A situation exceptionnelle, mesures exceptionnelles
La crise a évidemment changé la donne. A l’instar des autres pays, la France a tenté d’endiguer la crise en ouvrant grand sa bourse. L’argent, introuvable un temps (« les caisses sont vides », nous rappelait le chef de l’Etat), on en disposait désormais à foison : plans de sauvetage aux banques, emplois aidés, grands travaux, soutien à l’automobile, aides aux entreprises primes diverses, baisse d’impôt, etc. Et, parallèlement à cette explosion des dépenses, les recettes sociales s’effondrent inversement à la hausse du chômage. Les chiffres les plus récents peuvent en faire frémir plus d’un : l’an prochain, le déficit public devrait atteindre 8,5% du PIB et la dette 84%. Les pouvoirs publics devront emprunter chaque année 250 milliards : on trainera le remboursement de la charge de la dette comme un énorme boulet. Il pourrait devenir le premier poste de dépenses budgétaires à partir de 2012…
L’alibi de la crise ne fonctionne plus
Aussi, à la suite à la frénésie dépensière, le retour de bâton risque d’être très violent. Nicolas Sarkozy a annoncé une conférence nationale, réunissant les responsables locaux, de la sécurité sociale et de l’Etat, pour « parler du déficit de la France ». L’opinion publique fait également monter la pression de son côté. Ce qu’on pouvait justifier pendant que les fondements même de l’économie vacillaient, l’est aujourd’hui de moins en moins pour les Français. En novembre, 83% des Français se déclaraient « inquiets » face au déficit et la dette de l’Etat, dont 28% « très inquiets ». Cette angoisse se traduit concrètement sur les choix privilégiés par les Français : selon l’IFOP, 72% pensent que, malgré la crise, la France doit coûte que coûte éviter d’accroître son endettement et son déficit. Un résultat en hausse de 12 par rapport à février. L’électorat du Modem est le plus mobilisé sur cette problématique, suivi de celui de gauche et enfin celui de l’UMP.
Sur les solutions préconisées, les Français privilégient sans surprise dans une écrasante majorité une baisse des dépenses de l’Etat (à 90%) plutôt qu’une hausse des prélèvements obligatoires (10%).
De même, ils se montrent sévères sur la hausse des impôts locaux : ils ont en effet augmenté de 35% entre 2004 (vote de la loi de décentralisation accordant de nouvelles attributions aux collectivités) et 2007. 72% des Français estiment que cette hausse est « injustifiée car les collectivités locales ne font pas assez d’effort pour réduire leurs dépenses de fonctionnement», contre seulement 28% qui pensent qu’elle est « justifiée car ont en charge de plus en plus de domaines d’intervention ».

_Informations présentées_:
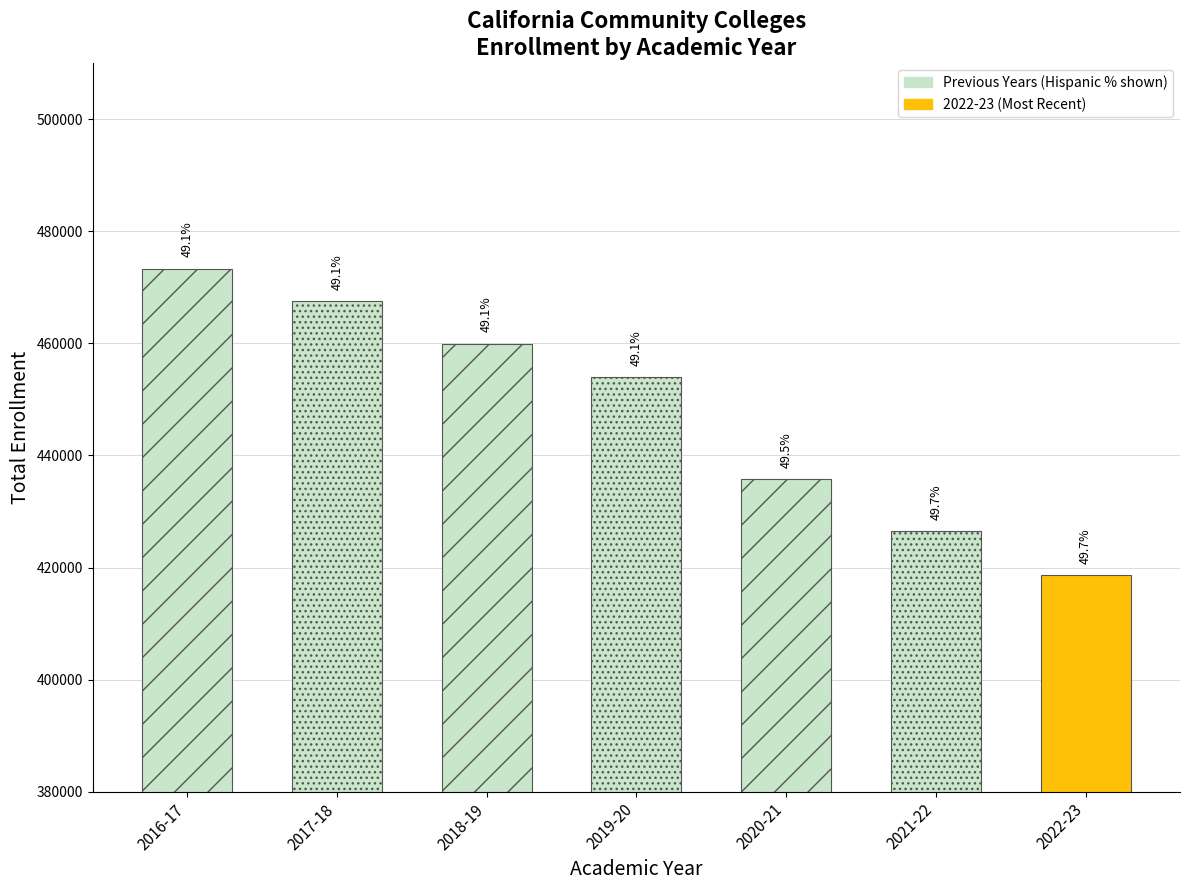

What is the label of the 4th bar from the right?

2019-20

...

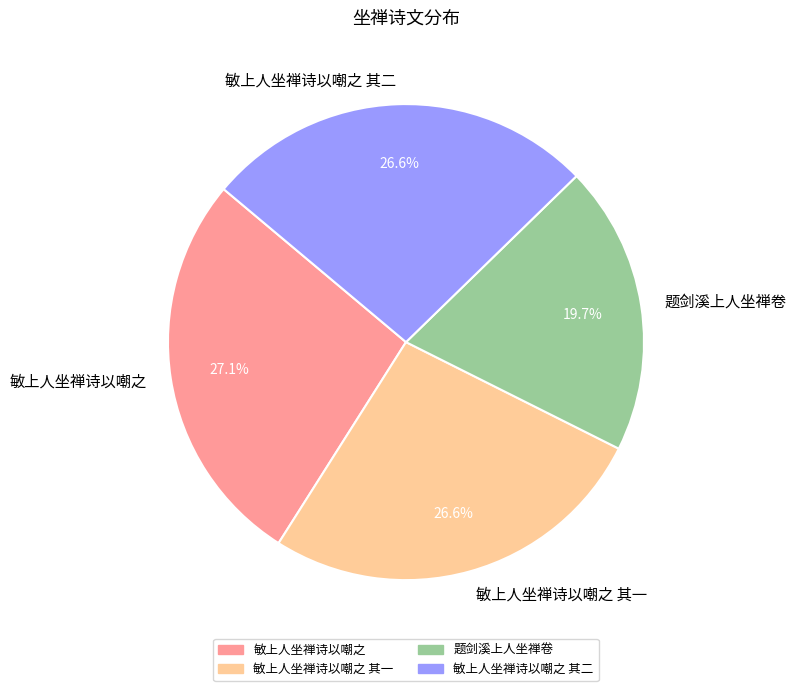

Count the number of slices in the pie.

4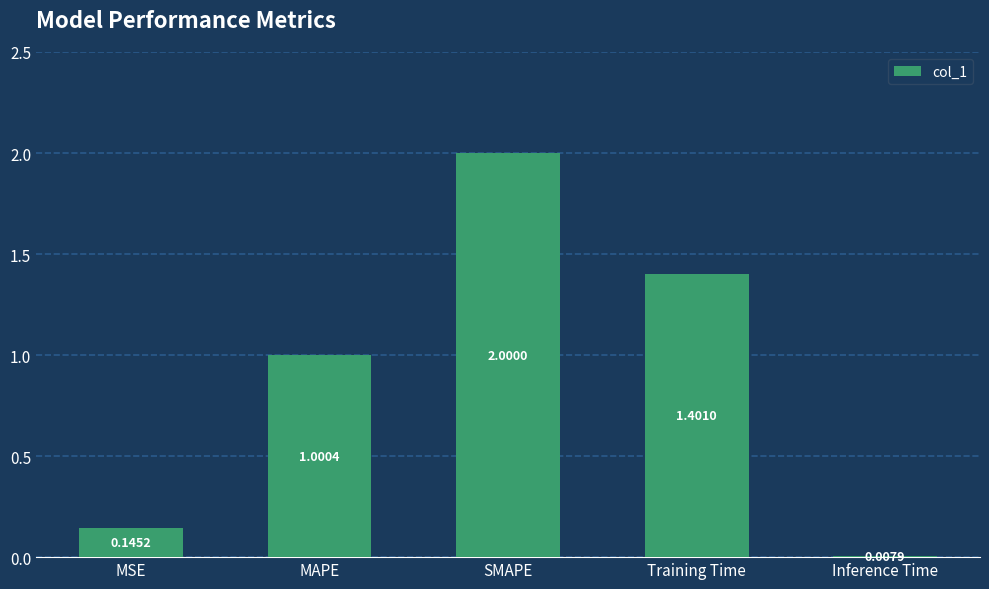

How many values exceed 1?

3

==

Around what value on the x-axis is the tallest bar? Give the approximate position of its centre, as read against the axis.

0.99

_Explorer le texte_:
1) Traduisez en anglais cette phrase du texte : « Nicolas Sarkozy a annoncé une conférence nationale, réunissant les responsables locaux, de la sécurité sociale et de l’Etat, pour « parler du déficit de la France ». »
2) D'après le texte, de combien les impôts locaux ont-ils augmenté entre 2004 et 2007 ?
3) Recopiez le passage du texte qui s'ouvre sur les mots « Sur les solutions » et se clôt sur « prélèvements obligatoires (10%). ».

_Réponses dans l'ordre_:
1) Nicolas Sarkozy announced a national conference, bringing together local officials and officials from social security and the State, to "talk about France's deficit."

2) Ils ont augmenté de 35 %.

3)
Sur les solutions préconisées, les Français privilégient sans surprise dans une écrasante majorité une baisse des dépenses de l’Etat (à 90%) plutôt qu’une hausse des prélèvements obligatoires (10%).